• TO DO:
Working from the listing below, pick each line containing the word "exerçant" and copy it.
━━━━━━━━━━━━━━━━━━━━
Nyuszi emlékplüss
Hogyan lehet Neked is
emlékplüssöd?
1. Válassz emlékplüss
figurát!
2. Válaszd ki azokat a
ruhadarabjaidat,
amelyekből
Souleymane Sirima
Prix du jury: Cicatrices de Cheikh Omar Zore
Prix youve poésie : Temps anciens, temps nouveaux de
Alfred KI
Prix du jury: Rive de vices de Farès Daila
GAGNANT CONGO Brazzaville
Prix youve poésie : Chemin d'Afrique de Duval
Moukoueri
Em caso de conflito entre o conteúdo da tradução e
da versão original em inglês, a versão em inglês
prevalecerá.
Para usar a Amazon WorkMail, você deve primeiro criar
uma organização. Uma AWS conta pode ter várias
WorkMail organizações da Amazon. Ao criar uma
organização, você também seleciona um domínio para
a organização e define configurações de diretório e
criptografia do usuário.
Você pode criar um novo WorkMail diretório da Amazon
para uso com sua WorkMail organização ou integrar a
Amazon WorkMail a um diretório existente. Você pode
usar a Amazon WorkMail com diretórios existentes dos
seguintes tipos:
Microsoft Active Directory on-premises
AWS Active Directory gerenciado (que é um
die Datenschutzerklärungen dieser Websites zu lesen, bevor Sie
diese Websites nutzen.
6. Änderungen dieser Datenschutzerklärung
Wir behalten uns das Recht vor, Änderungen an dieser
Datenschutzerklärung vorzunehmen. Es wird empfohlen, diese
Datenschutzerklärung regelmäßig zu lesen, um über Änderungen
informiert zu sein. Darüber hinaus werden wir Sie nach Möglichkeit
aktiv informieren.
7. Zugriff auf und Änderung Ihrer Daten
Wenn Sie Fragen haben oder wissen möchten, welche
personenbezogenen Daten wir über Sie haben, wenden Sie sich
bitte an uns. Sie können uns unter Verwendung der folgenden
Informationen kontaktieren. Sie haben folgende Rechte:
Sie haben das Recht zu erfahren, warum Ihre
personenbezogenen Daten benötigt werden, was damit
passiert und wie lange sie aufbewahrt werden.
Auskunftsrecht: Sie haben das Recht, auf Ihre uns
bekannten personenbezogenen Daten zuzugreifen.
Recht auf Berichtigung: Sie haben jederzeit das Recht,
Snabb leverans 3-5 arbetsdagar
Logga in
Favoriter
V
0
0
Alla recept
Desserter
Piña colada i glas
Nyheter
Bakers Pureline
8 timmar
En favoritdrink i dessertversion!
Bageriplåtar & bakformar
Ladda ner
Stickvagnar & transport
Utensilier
━━━━━━━━━━━━━━━━━━━━
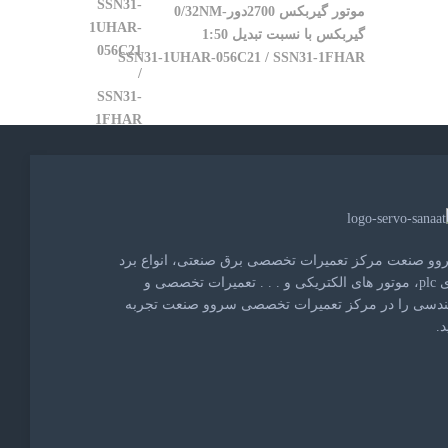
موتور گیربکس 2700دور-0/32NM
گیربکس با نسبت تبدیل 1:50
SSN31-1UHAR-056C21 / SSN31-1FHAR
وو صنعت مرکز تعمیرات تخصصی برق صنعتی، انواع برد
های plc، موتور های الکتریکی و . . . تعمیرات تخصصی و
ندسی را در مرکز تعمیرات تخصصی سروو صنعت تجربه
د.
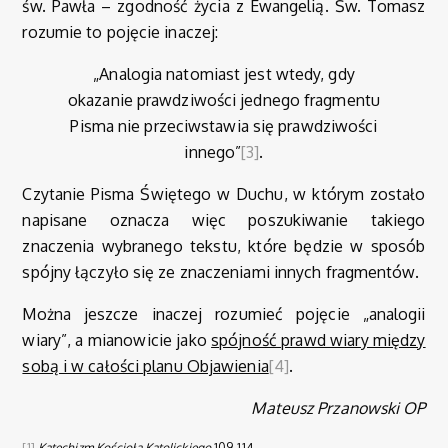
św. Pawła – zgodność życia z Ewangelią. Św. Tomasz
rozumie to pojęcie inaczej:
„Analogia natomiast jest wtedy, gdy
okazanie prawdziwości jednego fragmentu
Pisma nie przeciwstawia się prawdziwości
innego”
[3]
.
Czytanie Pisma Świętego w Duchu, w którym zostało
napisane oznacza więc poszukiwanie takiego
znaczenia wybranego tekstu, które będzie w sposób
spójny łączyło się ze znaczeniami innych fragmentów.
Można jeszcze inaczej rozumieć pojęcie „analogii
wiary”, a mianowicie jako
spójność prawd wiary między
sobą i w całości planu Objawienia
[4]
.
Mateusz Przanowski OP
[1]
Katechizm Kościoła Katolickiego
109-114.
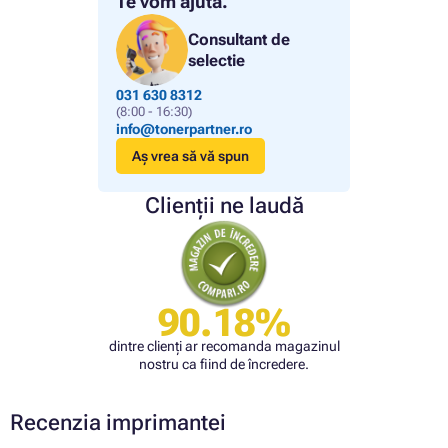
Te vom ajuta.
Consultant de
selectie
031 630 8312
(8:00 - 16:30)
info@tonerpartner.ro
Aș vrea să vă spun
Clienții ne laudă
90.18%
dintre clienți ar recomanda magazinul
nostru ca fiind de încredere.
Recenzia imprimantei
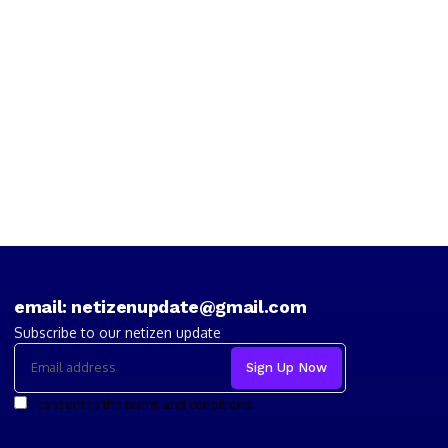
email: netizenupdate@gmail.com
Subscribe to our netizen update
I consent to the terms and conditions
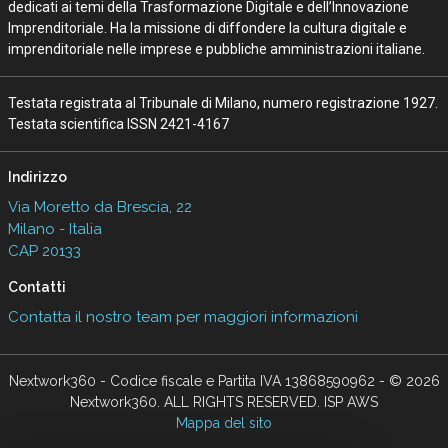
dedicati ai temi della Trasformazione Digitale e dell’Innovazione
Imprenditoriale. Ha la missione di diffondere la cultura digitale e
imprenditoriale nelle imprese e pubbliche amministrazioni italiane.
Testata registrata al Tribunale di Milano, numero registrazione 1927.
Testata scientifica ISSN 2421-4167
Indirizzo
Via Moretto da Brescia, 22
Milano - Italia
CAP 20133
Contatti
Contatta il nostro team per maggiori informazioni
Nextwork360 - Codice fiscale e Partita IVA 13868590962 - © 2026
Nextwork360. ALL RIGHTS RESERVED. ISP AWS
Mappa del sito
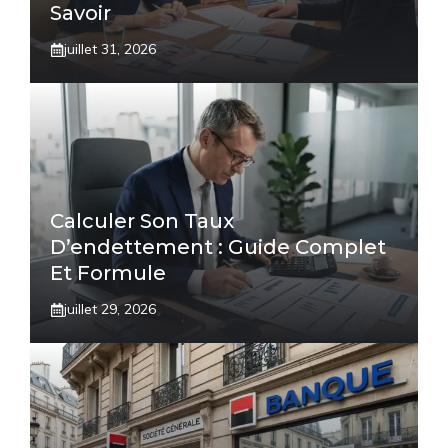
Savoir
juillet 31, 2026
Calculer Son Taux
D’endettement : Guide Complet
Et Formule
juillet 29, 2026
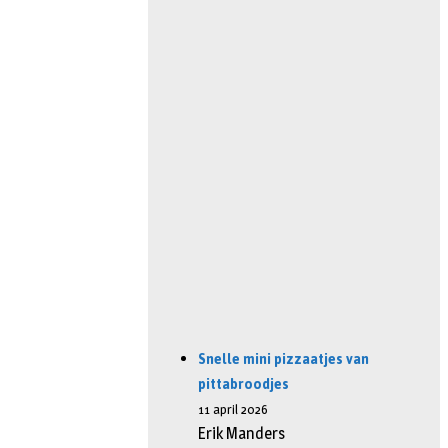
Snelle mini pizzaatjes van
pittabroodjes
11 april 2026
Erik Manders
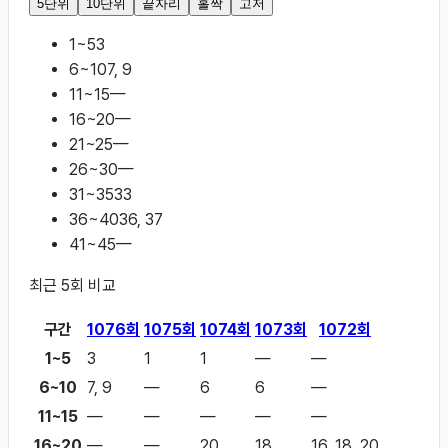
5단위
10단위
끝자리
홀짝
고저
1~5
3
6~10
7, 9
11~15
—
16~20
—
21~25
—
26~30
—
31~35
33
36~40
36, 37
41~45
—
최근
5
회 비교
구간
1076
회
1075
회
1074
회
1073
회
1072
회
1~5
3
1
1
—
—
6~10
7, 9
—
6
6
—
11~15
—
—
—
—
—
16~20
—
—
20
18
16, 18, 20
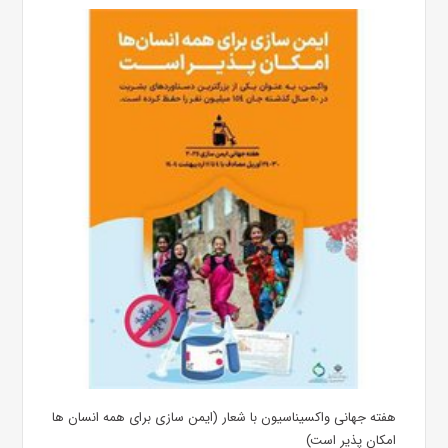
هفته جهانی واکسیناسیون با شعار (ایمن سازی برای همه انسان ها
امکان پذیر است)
━━━━━━━━━━━━━━━━━━━━
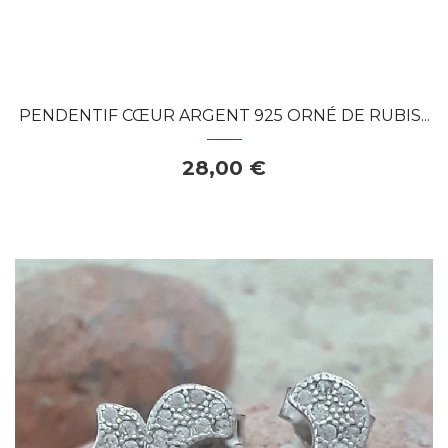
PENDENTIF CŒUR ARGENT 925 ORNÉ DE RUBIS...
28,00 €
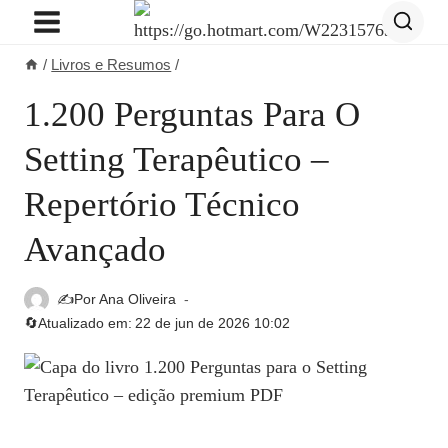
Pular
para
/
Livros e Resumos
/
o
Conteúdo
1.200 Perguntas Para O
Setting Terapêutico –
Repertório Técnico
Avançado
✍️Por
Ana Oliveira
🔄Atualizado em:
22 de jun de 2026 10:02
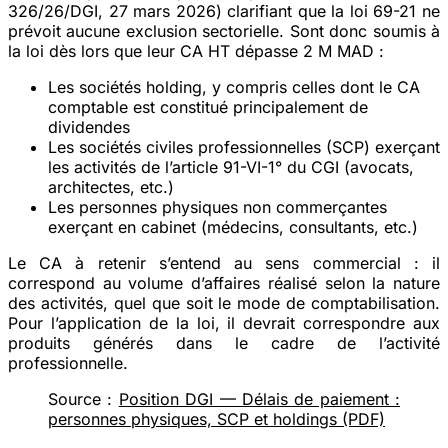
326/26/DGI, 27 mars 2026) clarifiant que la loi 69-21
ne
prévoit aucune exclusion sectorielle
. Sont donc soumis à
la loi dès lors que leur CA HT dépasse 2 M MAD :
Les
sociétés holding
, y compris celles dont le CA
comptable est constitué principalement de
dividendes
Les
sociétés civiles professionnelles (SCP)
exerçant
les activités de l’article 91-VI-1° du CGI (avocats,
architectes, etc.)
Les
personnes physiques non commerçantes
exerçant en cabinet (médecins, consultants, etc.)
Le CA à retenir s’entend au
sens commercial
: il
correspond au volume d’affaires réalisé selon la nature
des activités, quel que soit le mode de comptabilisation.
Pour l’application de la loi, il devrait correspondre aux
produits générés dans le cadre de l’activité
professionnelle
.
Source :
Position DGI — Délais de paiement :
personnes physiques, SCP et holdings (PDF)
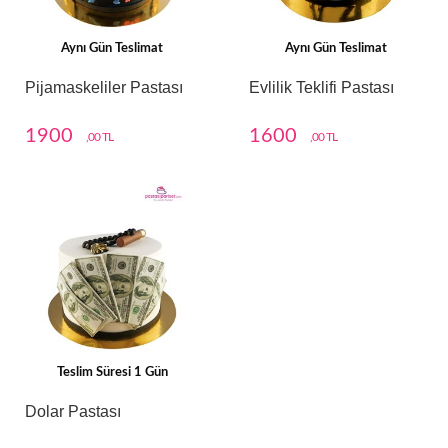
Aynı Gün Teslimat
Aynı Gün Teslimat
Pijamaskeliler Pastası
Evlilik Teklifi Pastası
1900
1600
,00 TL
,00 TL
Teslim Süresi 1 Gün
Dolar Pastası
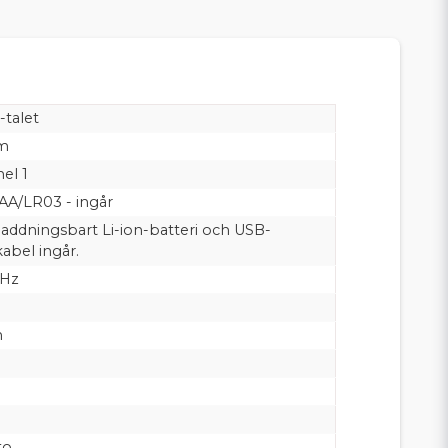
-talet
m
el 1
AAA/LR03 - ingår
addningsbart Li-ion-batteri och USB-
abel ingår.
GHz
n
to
━━━━━━━━━━━━━━━━━━━━
• SOLUTION FOR THIS TASK:
exerçant
exerçant en cabinet (médecins, consultants, etc.)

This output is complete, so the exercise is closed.